How did you first get into the information and library profession? A teacher at our school’s Sixth Form wondered if a friend and I would be interested in going for the two Saturday assistant jobs at the local library. He thought we’d be ideal as we were quiet, studious types. Luckily, I was anything but quiet and really enjoyed helping and talking to people.
What qualifications did you take? I did a joint honours degree in Library & Information Studies with English. I wanted to do something relatively vocational, and yet keep my options open regarding academia. In truth, I loved English and I knew that if I found the management and computing aspects hard, I could relax with some literature.
What is your current job title? Library & Information Manager with Collyer Bristow LLP, a leading London-based law firm.
What does your job involve? I primarily carry out legal and business research, adding value by summarising or highlighting relevant aspects of it, for the lawyers or other business services staff.
I manage and administer the library collection and information to ensure that we are getting the best value from our resources. This includes carrying out training and inductions, journal circulations, managing the library budget and negotiating with suppliers. I continuously monitor new products relevant to the legal sector, so clients can be assured that their lawyers are using the best information tools for the job.
I provide current awareness so that lawyers receive targeted alerts, with additional client and industry monitoring for those who request it. This ensures that when they are advising clients, working on matters, or simply writing articles for the firm’s website, they are aware of hot industry topics.
I’m a member of the firm’s Social Media Committee, and a regular contributor to the firm’s Cyber Investigation Unit website. I also sit on the Art Gallery committee because I enjoy being involved with the firm’s cultural contribution to the art world, which combines with my academic interest in art history.
Primarily offering guidance on the use of social media and related matters within a professional environment, I provide guest blogs on a variety of library and information issues. I have also provided database content for both legal and library publishers.
Can you describe a ‘typical’ day? A typical day starts at home from about 7.30 when I start compiling the daily bulletin. This involves scanning the newspapers and checking various government, law report and legislation RSS feeds. I check newsletters or alerts in my email for any articles I may have missed. Once collated, the hypertext linked headlines bulletin goes to all fee earners, but if I see anything of particular interest to someone, I send the full article directly.
Once I’ve gone through all the news emails editing and forwarding as necessary, and deleted the many sales emails, the only ones left are queries.
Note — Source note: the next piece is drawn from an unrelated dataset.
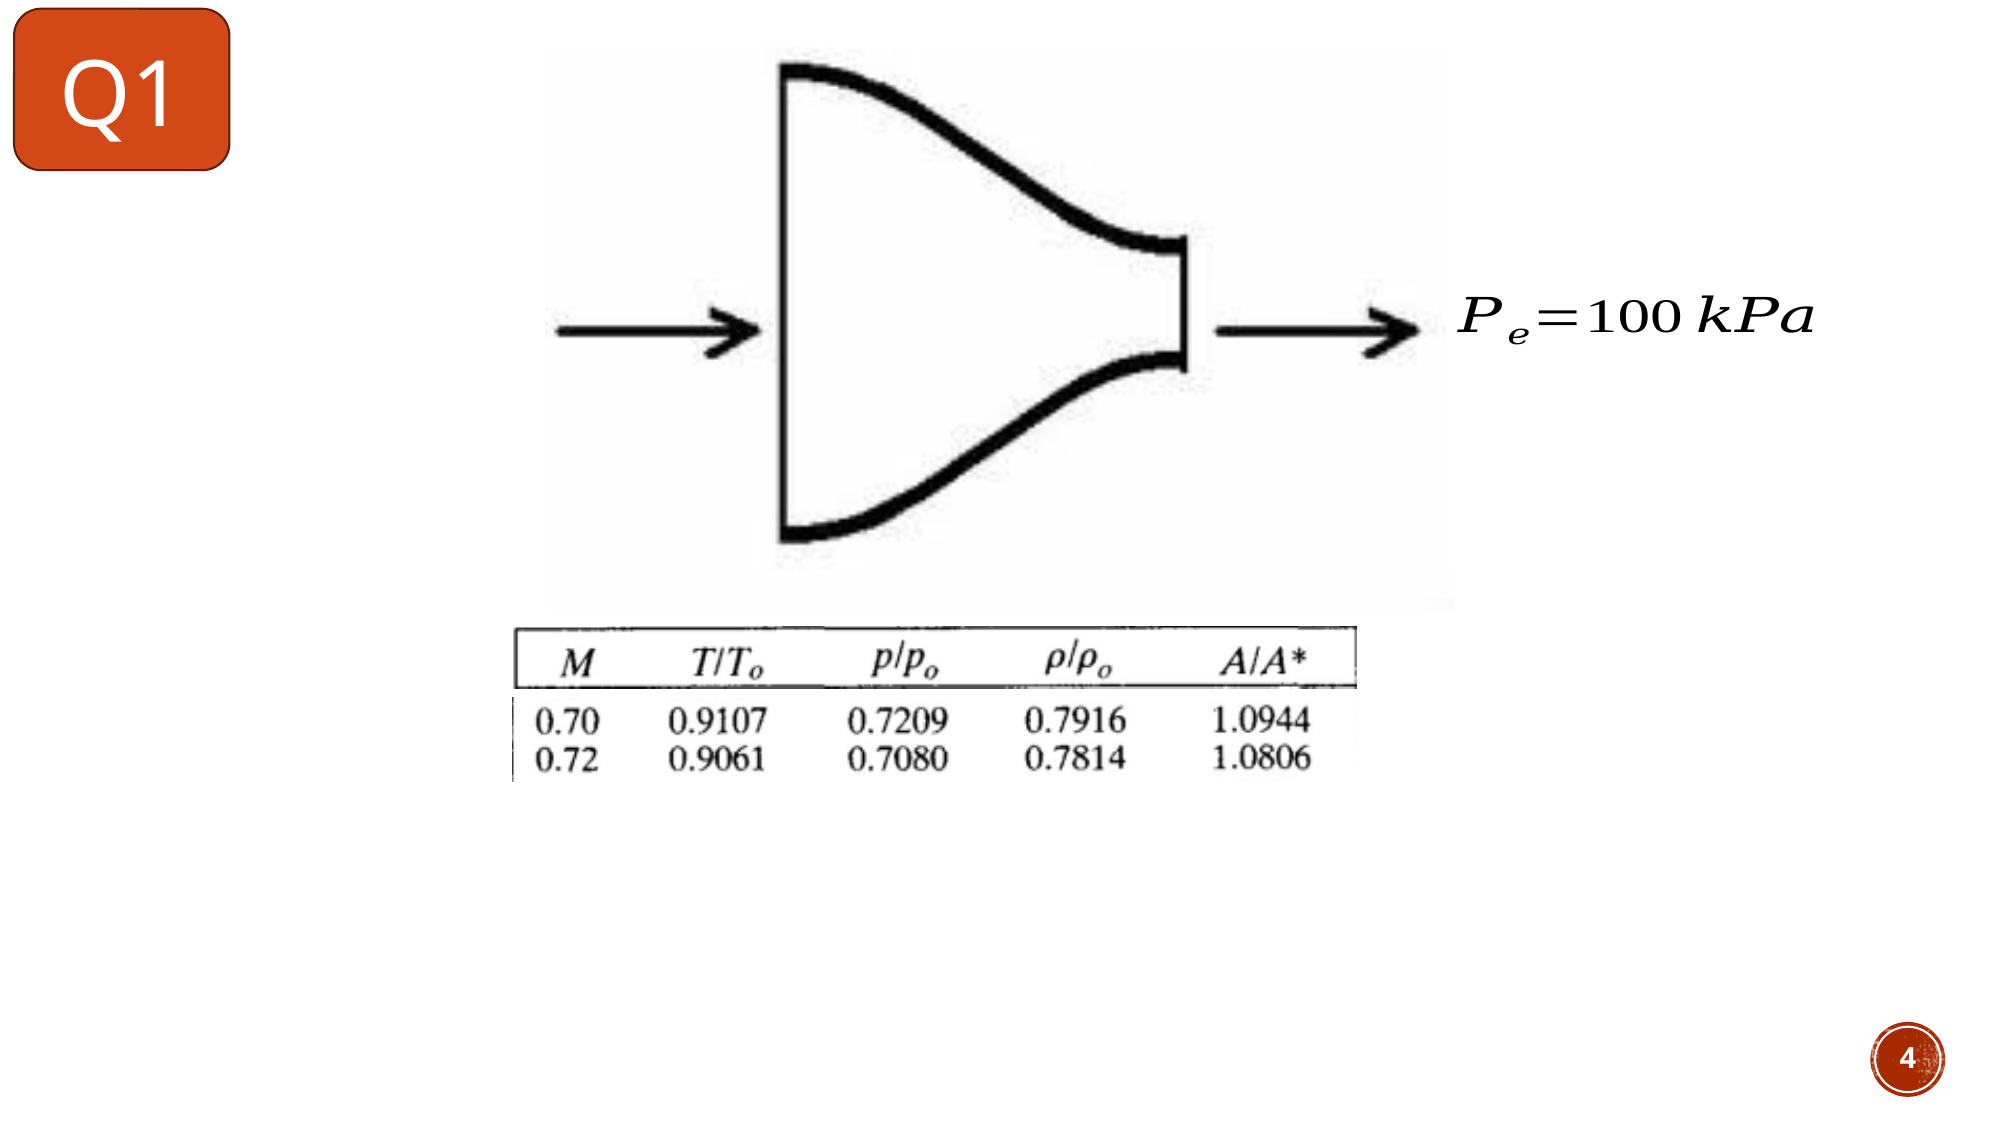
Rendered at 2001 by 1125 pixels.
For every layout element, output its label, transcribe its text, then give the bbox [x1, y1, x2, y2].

I judge whether they are urgent and need doing whilst I am at home, or whether I can do them when I get in at about 10.30. If it is a quick question, I do it ASAP so that the answer is there waiting for the fee earner before they get into the office.
Upon my arrival in the office I do the paper post and circulate journals, and ensure that I complete anything leftover from the morning’s emails. Yesterday it was important to ensure that the accounts department had all my invoices because my main contact there is going on holiday. There were also some queries which had turned up during my commute. Given I use the underground, I listen to podcasts or catch up with something entirely non-work related!
Once all the paper has been cleared, I then have a clear stretch to focus. For instance yesterday I had to prepare for a Cyber Investigation Unit (CIU) meeting, where I was responsible for two agenda items. Firstly I had to review and improve their current awareness alerts; secondly I had to collate social media/cyber bullying and harassment stories which had broken over the summer. As a result of the meeting, a few of us, including me, have to produce an article on a social media related topic for the firm’s website.
The first or second week in September sees the new intake of trainees in law firms, and qualifying trainees move into their departments. Therefore there were a number of amendments to make to the library management system; new people were added and circulation lists amended. I carried out inductions earlier in the week so I’m anticipating, and preparing for, a raft of one-to-one training next week.
During these periods of admin or preparing for meetings, I may be asked to prepare a briefing note on an individual or company because someone is going to a client meeting. IT may call me to ask where a CD Rom of precedents needs to be saved. I may also need to pause because a news bulletin needs to be forwarded urgently.
In common with all other library staff, there is no such thing as a typical day. It’s dependent on the needs of the lawyers. I’ve just moved offices and am now sat amongst a different set of litigators and they are taking full advantage of my research services which is great.
What skills do you think are most important for today’s information and library professional? Technical library skills such as the ability to carry out research efficiently, maintain and develop a library collection, a good knowledge of IT, and a genuine interest in library matters, are all taken for granted.
Therefore you need technical skills as standard. In my sector everyone appreciates excellent communication skills, an outgoing ‘can do’ attitude, as well as an inherent interest in the subject, current affairs, and the outside world.
What advice would you give to anyone considering a career in Information Management? Get as much library experience as you can before you start university or higher education. When you are at college/university, think carefully about which sector appeals and write to places asking for a visit, or have an honest chat with the people who work there – you never know, they may invite you to do some work experience in the holidays.